Sandija has discovered the porch swing. She took her blanket off her bed, a pillow off the couch and made herself a little haven where she could crochet. She told me not to look because she was making something special for me. :)
At lunch, I carved melon balls out of half of our watermelon, and Sandija was amazed! We all shared the watermelon, and after it was all gone, she asked if she could scrape some of the remaining melon off the inside of the rind. I have never seen anyone so intent on a piece of fruit! She had no idea that I had grabbed my camera because she was almost inside that melon! :) She ate every last tiny bit of it. When she was done, she brought me the empty (and I do mean empty!) rind and said, "Ohhhh, thank you, Mama!"
She loves crafts, so we dumped out our box of Magic Nuudles in the center of the table and let them make whatever their hearts wanted. And I must say, these things are amazing. VERY FUN! And can you believe that all 5 children (even my busiest busy boy!), sat at this table for over 2 hours with this activity!
Can you tell they had fun?? And look at their creations. My older 3 children all made characters, and our youngest just stuck Nuudles together to make a chain. Wanna know what Sandija made? She made our HOME, complete with porch and visiting squirrels (which she is amazed with!). And she made Mama to go with the home...and Pooh Bear to represent her "Daddy Bear." She spent the entire 2 hours making this, and I was truly in awe of how much work she put into creating our home.
Here's the house, with Mama and Daddy Bear on the front porch near the brown squirrel. Never mind the other man and Piglet...those were someone else's creations. :)
After craft time, she went back out on the porch to crochet. And when it was time to make dinner, she wanted to help me make one of her favorites...mashed potatoes. She also made melon balls, by herself this time, with the other half of the watermelon.
Look at her amazingly beautiful smile.
She made yummy smacking noises as she ate those hot potatoes fresh off the beaters for the first time.
After a hot bubble bath, she joined us downstairs as we opened a special package. Gigi, the kids' sweet great-grandmother, sent them a 4th of July box of goodies (including little gifts for Sandija), and here's Sandija with one of the treasures.
After a big dinner with lots of her favorite foods, we settled in to do some music with Daddy Bear. He played guitar and sang, and she crocheted next to him on the couch.
And here's my favorite... Here she is reading her Bible next to Daddy Bear. He would read one verse in his Bible, and she'd read that same verse out loud in her Latvian Bible. She LOVES doing this. We were in John 3, and I was praying that the truth would sink into her soul...and that she'd begin to know Her Heavenly Father.

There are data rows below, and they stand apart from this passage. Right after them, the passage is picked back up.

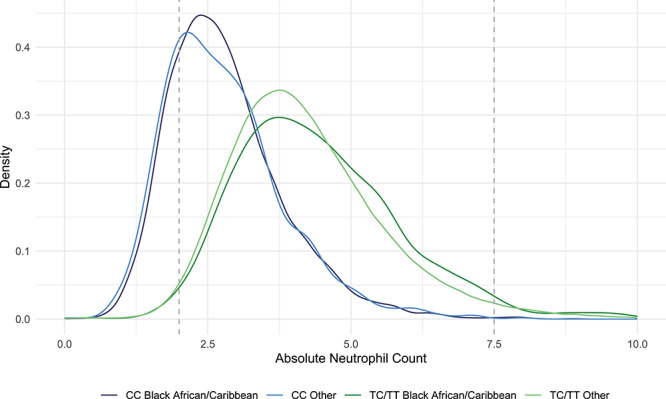
Neutrophil count in individuals with the CC (Duffy-null) and TC/TT genotypes at rs2814778. Density plot of absolute neutrophil count (ANC) in individuals with the CC (Duffy-null) and TC/TT genotypes at rs2814778 and self-reported ethnicity in UK Biobank participants. Other category includes all self-reported ethnicities other than Black African/Caribbean. The dotted grey lines represent the current UK thresholds for the normal adult range of ANC (2.0–7.5 × 109/L).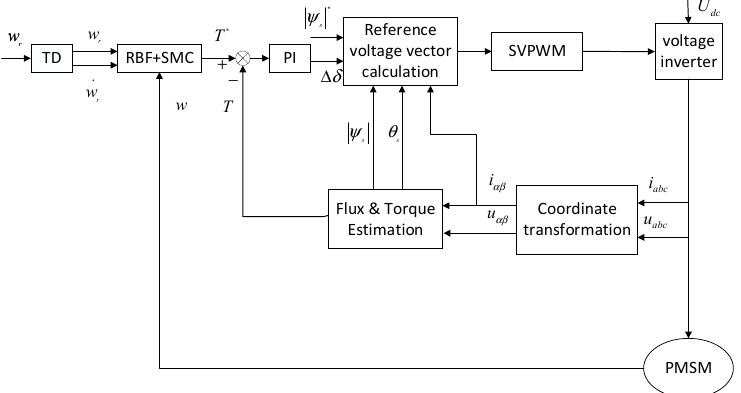
Table 1. The parameters of the PMSM. Figure 4. Block diagram of PMSM control system with TD and RBF-SMC speed controller. The parameters of PMSM are shown in Table 1. The Parameter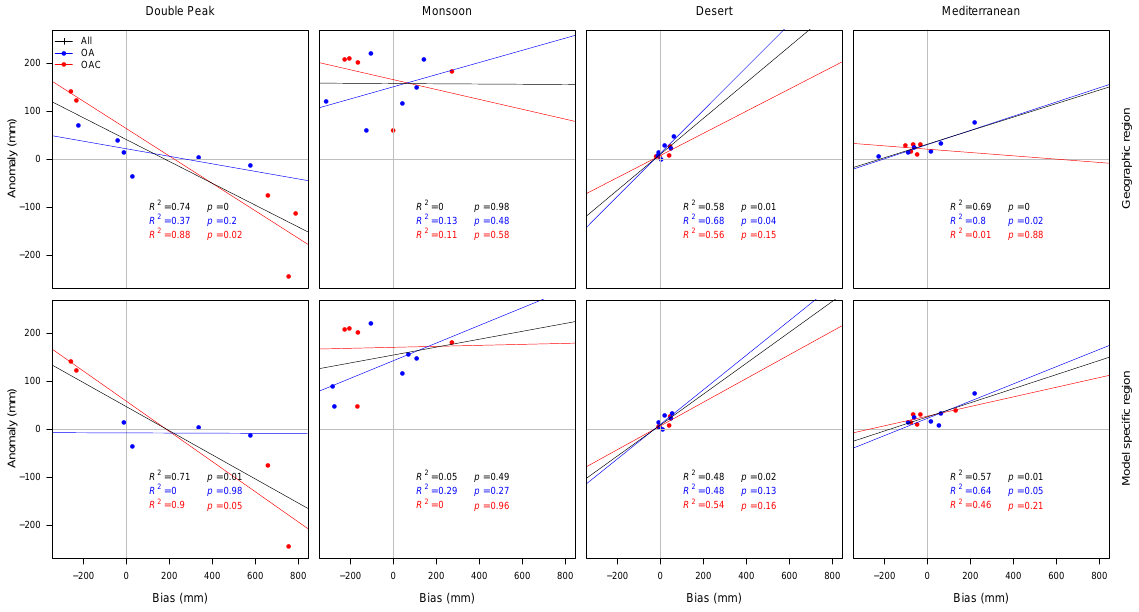
Fig. 7. Relationship between biases in the piControl simulation of mean annual precipitation (mm) and mid-Holocene precipitation anomalies ( midHolocene − piControl ) as simulated by each of the CMIP5 models for each of the precipitation regimes (Double Peak, Monsoon, Desert, Mediterranean). The upper panels show biases and anomalies calculated for specific latitudinal bands as defined from the modern observed spatial extent of each regime (geographic region). The lower panels show biases and anomalies calculated for the region identified as characterized by a given regime in each model and simulation (model specific region). The regressions are calculated for all models (All: black), for the coupled ocean–atmosphere models (OA: blue) and for the carbon-cycle models (OAC:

Tonight, about 15 minutes after the children all went to bed, she came downstairs looking very frightened. She had her stuffed animal in her hands and had its nose in her mouth. She looked more like a scared 4-year-old than a teenager. She said, "Mama...." And she made gestures that showed she had heard thunder. I asked if she was scared, and she said yes. So, I went upstairs and crawled into her bed next to her. She held onto me as I rubbed her back. She drifted to sleep, and I prayed silently over her...praying that He will heal the hurts inside that I could never heal...praying for His Will for her life. And it hit me how amazing it was that this soul from across the globe was resting in my arms feeling secure tonight.
The valleys may seem low again, and the mountains may again look high...but He is faithful to always make them level. There is beauty in this weakness. And I'm feeling very very blessed to have this child in our home and lives this summer.